WORK REQUEST:
Reproduce the records word for word, apart from the images they contain.
↓↓↓
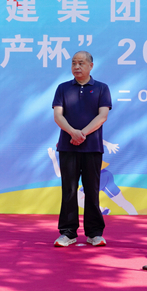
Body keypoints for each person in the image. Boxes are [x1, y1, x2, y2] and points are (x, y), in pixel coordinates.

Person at [52, 51, 112, 248]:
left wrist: (82, 134)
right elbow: (58, 115)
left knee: (92, 190)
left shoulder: (102, 88)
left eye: (81, 63)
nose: (76, 67)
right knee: (69, 190)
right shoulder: (63, 88)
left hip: (92, 148)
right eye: (73, 63)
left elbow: (102, 116)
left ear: (91, 66)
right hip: (67, 147)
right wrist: (72, 132)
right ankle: (67, 233)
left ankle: (94, 233)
↑↑↑
ANSWER SECTION:
Body keypoints for each person in the image. Boxes are [x1, y1, x2, y2] and points are (x, y), in pixel coordinates.

Person at [52, 51, 112, 248]:
left wrist: (82, 134)
right elbow: (58, 115)
left knee: (92, 190)
left shoulder: (102, 88)
left eye: (81, 63)
nose: (76, 67)
right knee: (69, 190)
right shoulder: (63, 88)
left hip: (92, 148)
right eye: (73, 63)
left elbow: (102, 116)
left ear: (91, 66)
right hip: (67, 147)
right wrist: (72, 132)
right ankle: (67, 233)
left ankle: (94, 233)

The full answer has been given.